PURPOSE: Determine how big of a difference there was between the group means.
# install.packages("effectsize")
library(effectsize)
## Warning: package 'effectsize' was built under R version 4.5.2
cohens_d_result <- cohens_d(HeadacheDays ~ Medication, data = dataset, pooled_sd = TRUE)
print(cohens_d_result)
## Cohen's d | 95% CI
## --------------------------
## -1.40 | [-1.83, -0.96]
##
## - Estimated using pooled SD.
Q1) What is the size of the effect?
A) A Cohen’s D of -1.40 indicates the difference between the
group averages was very large.
Q2) Which group had the higher average score?
A) Here Group B has the higher average score.

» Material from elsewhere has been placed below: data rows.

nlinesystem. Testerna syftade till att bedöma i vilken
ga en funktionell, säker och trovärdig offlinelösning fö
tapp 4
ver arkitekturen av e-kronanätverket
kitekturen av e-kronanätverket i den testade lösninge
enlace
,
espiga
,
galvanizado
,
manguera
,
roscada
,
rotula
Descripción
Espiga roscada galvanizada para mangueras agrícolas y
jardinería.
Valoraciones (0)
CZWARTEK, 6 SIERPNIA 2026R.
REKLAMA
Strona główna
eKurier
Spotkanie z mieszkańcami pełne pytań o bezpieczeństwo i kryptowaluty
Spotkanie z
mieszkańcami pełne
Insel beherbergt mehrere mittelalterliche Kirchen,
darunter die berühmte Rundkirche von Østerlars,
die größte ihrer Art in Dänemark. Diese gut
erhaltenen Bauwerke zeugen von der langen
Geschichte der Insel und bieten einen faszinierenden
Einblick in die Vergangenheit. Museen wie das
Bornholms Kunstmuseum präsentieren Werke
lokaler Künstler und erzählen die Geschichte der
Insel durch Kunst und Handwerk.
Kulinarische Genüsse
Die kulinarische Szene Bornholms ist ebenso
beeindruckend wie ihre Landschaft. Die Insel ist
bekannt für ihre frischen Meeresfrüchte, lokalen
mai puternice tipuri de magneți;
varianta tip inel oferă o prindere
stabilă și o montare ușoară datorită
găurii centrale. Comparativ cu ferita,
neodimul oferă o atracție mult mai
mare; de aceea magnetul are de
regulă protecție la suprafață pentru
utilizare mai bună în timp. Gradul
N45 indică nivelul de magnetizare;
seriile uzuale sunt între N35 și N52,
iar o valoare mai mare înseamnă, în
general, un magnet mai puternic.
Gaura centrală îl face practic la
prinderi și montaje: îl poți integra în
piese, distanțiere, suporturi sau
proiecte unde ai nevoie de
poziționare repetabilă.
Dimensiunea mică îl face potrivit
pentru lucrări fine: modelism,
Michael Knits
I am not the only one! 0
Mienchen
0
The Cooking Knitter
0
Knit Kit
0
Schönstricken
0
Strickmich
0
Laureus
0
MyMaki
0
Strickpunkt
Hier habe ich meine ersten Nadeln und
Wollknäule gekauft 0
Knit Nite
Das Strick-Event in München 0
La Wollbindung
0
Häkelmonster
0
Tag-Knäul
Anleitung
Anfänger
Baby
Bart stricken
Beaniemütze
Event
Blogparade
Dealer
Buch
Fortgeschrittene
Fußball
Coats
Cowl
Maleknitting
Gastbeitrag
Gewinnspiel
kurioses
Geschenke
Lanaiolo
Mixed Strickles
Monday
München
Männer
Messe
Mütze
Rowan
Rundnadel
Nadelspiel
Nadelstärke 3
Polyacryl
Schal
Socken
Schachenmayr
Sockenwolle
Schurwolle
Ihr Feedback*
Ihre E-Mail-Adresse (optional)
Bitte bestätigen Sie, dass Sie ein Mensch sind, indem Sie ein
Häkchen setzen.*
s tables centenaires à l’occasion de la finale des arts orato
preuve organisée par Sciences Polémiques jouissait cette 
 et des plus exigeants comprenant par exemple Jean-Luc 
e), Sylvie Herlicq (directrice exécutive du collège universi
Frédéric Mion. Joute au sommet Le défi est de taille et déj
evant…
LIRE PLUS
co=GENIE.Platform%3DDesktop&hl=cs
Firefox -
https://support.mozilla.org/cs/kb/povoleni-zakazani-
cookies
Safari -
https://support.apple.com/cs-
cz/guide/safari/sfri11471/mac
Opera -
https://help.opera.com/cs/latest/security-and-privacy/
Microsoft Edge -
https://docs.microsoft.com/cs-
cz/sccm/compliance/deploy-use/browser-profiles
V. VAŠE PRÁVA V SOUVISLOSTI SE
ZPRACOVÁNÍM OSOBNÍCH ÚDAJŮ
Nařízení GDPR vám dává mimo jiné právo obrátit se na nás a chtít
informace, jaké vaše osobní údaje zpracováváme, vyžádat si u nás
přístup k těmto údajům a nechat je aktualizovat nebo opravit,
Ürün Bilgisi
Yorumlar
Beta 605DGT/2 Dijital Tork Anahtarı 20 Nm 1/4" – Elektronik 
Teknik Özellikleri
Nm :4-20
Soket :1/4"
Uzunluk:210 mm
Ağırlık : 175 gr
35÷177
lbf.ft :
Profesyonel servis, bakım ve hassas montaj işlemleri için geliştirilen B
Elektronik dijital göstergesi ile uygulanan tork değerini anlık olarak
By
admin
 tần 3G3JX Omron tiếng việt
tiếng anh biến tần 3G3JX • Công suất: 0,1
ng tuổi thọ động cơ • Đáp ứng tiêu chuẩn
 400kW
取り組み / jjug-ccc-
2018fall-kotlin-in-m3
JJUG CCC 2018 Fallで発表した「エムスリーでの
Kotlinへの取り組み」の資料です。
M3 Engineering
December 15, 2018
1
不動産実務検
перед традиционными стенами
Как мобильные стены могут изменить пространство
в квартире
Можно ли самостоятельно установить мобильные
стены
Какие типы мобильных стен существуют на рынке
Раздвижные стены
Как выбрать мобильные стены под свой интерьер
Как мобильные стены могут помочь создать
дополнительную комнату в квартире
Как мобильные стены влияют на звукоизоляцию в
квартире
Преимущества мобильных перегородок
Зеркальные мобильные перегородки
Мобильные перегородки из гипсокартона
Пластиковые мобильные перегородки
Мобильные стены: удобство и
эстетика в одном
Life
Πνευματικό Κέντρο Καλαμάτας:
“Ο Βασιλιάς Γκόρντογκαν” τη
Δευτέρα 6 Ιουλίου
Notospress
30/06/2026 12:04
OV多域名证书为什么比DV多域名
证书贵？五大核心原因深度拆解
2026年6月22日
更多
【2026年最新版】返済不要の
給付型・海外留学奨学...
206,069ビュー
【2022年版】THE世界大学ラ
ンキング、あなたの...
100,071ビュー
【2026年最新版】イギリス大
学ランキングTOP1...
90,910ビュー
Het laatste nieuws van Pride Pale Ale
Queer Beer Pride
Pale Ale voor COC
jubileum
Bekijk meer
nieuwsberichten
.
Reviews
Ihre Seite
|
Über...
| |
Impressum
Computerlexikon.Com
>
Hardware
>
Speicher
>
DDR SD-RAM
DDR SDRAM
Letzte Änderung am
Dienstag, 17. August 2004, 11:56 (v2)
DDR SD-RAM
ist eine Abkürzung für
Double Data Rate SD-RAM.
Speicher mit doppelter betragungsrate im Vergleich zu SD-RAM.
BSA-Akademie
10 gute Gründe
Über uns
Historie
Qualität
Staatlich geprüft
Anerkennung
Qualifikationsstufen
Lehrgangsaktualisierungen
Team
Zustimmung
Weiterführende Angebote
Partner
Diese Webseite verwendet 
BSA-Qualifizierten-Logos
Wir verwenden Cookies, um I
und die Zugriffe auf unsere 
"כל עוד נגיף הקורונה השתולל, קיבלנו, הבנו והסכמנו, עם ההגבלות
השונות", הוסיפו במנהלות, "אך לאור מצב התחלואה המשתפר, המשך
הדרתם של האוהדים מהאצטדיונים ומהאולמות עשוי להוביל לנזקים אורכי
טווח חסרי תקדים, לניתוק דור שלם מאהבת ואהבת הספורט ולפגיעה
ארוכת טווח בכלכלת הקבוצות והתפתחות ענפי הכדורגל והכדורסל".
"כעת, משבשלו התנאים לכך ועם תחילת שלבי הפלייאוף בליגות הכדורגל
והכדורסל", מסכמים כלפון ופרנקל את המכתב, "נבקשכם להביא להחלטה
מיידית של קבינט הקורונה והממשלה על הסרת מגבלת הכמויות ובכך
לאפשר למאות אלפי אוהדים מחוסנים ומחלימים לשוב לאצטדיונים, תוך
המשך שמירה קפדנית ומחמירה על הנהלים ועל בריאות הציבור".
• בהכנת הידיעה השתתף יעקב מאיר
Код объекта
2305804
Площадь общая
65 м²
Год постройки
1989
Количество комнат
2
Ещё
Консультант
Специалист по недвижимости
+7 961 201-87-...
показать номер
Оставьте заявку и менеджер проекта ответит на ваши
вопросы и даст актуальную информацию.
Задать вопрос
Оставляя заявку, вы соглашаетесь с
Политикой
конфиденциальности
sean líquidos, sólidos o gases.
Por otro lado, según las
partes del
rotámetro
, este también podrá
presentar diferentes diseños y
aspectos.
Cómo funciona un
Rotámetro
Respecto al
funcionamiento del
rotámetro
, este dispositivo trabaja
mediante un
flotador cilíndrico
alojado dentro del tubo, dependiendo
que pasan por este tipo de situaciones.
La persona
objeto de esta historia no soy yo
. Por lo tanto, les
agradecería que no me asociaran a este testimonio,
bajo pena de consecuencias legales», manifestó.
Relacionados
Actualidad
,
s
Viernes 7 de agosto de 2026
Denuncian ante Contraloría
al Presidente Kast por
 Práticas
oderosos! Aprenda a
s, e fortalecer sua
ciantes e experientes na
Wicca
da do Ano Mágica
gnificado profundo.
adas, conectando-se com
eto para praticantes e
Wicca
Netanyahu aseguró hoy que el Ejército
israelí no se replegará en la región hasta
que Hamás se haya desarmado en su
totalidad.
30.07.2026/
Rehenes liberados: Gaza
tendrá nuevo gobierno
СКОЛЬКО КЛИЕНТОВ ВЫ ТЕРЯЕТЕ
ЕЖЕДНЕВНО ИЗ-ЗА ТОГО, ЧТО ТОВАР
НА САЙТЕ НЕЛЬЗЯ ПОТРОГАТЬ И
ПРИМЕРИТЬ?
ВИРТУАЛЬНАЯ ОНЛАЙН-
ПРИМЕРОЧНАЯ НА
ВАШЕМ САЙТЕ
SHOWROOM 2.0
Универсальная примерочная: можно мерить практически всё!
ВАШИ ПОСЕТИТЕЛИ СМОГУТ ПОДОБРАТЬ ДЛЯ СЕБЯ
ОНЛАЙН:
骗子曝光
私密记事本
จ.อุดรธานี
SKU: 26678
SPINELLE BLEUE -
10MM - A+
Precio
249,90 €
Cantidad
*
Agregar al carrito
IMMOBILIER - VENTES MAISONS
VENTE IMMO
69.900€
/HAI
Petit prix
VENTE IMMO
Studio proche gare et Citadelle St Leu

An Independent t-test was conducted to compare the differences in the number of headaches between the Medication A (n = 50) and Medication B (n = 50). People who used medication B have higher average headache days (M = 12.6, SD = 3.59) than that of medication B (M = 8.1, SD = 2.81), t(100) = -6.9862, p < .001. The effect size was very large (d = -1.40), indicating a very large difference between headache days of medication A and medication B. Overall, medication B has significantly higher average days of headache among the participants.